TASFİYECİLİĞİN İDEOLOJİK KAYNAKLARI
Türkiye-Kurdistan birleşik devrim hareketi, yalnız bölgede değil dünyada çekim merkezidir. Birleşik cephe, soykırımcı tasfiyeciliğe rağmen yoluna devam ediyor. Bu mücadelede yenilenen komünistler önemli sorumluluklar almayı sürdürüyor. Bunun karşısında, HDP’yi aldığı gibi komünist hareketi de etki altına alan yasal particilik, bunu takip eden çürüme aşılmalıdır. Komünist hareketin yarattığı değerlerin korunması, dağılmanın önüne geçilmesi için bu önemli bir duraktır.
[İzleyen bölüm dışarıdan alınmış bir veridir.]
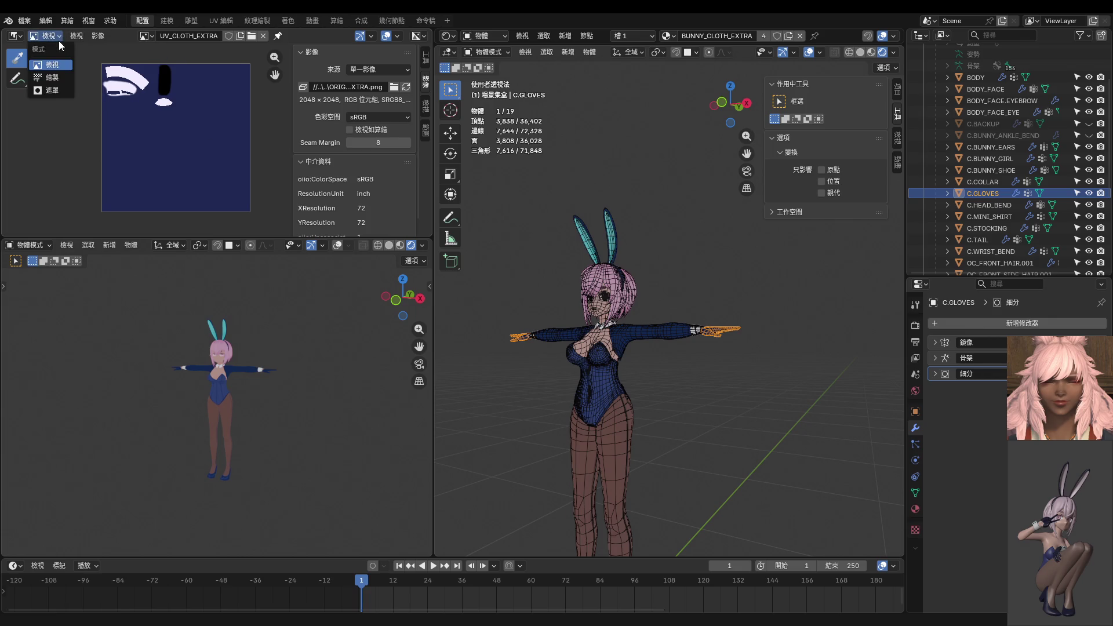
{"action": "left_click", "coordinate": [50, 76]}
Son 15 senede Rojava Devrimi, barajın aşılması, öz yönetimler, cins özgürlük bilincindeki sıçrama başta olmak üzere tüm kazanımların birleşik mücadeleyle kazanıldığı belirtilmişti. Bu mücadele içinde gelişip güçlenmek her kesim gibi komünist harekete de bazı nitelikler kazandırdı. Bu niteliklerin ilki öncüleşme, halklaşmadır. Ölümsüz komünistler, komünist gerilla ve tutsaklar bunun nişanesidir. Diğeri tasfiyeciliktir. Günümüzde yaşanan bürokratik çürüme ve güç zehirlenmesi burada aranmalı. Önderleşme ve tasfiyecilik. Karşı karşıya olan bu ikisidir.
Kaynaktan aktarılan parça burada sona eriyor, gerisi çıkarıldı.